* **Data**
==========
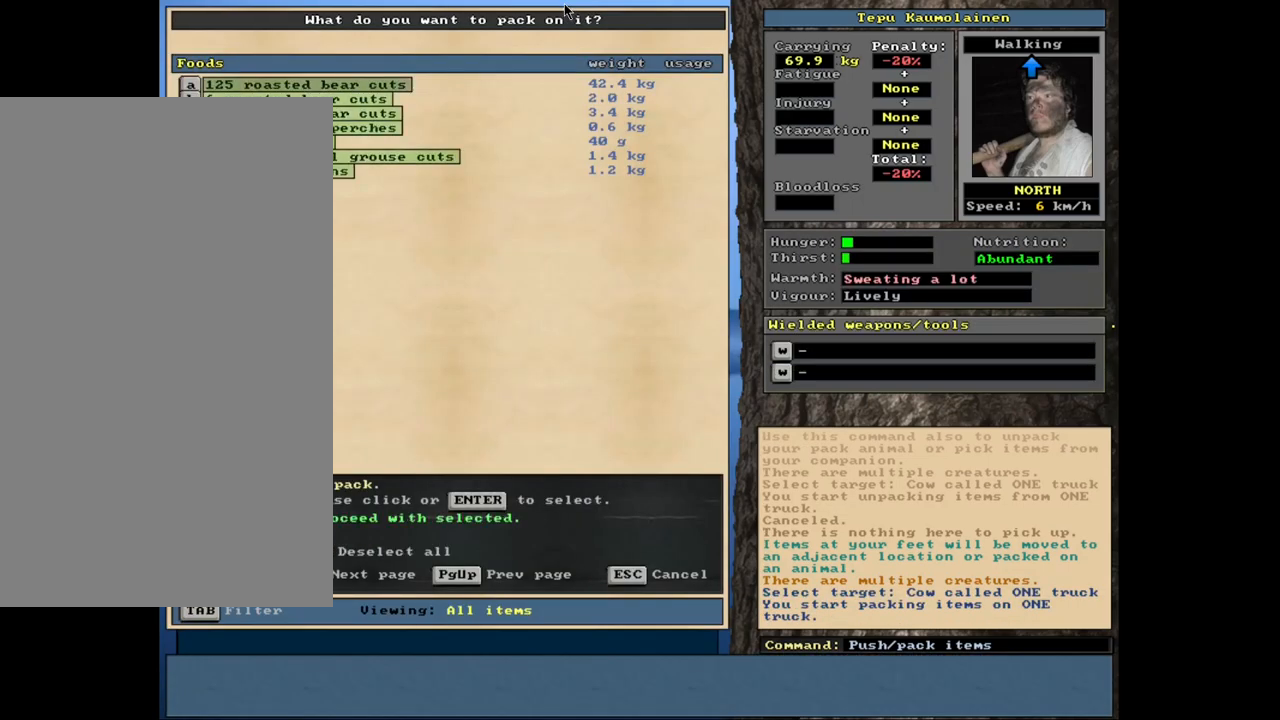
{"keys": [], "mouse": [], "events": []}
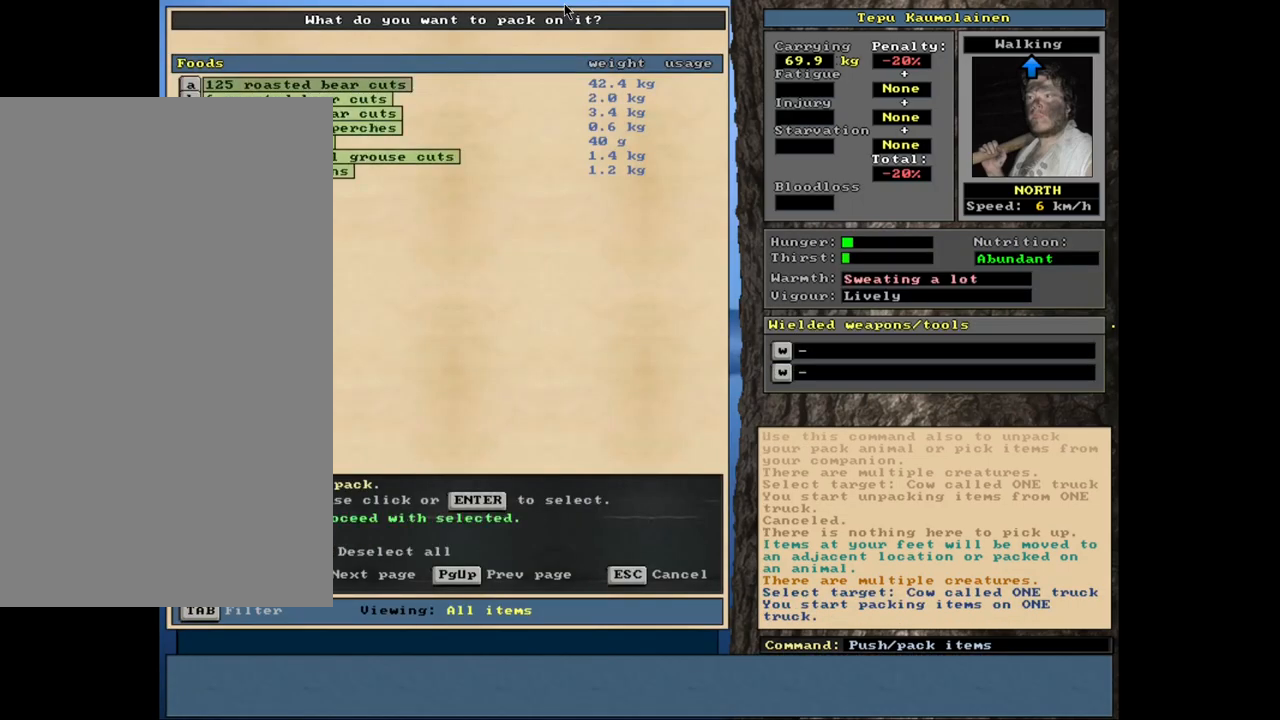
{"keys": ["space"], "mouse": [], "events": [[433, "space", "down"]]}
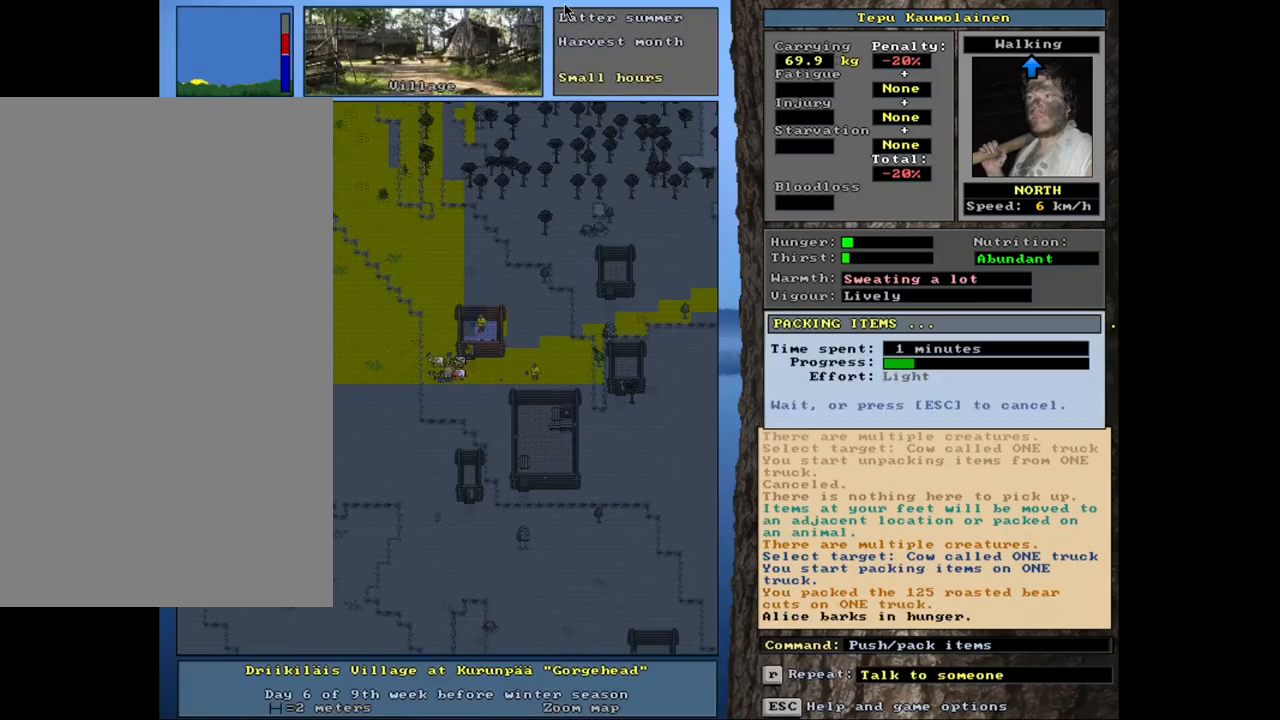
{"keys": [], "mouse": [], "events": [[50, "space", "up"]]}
==========
* **Exercise brief**
Scan the listing above for the word "space" and show each line where it is found.

* **Task answer**
{"keys": ["space"], "mouse": [], "events": [[433, "space", "down"]]}
{"keys": [], "mouse": [], "events": [[50, "space", "up"]]}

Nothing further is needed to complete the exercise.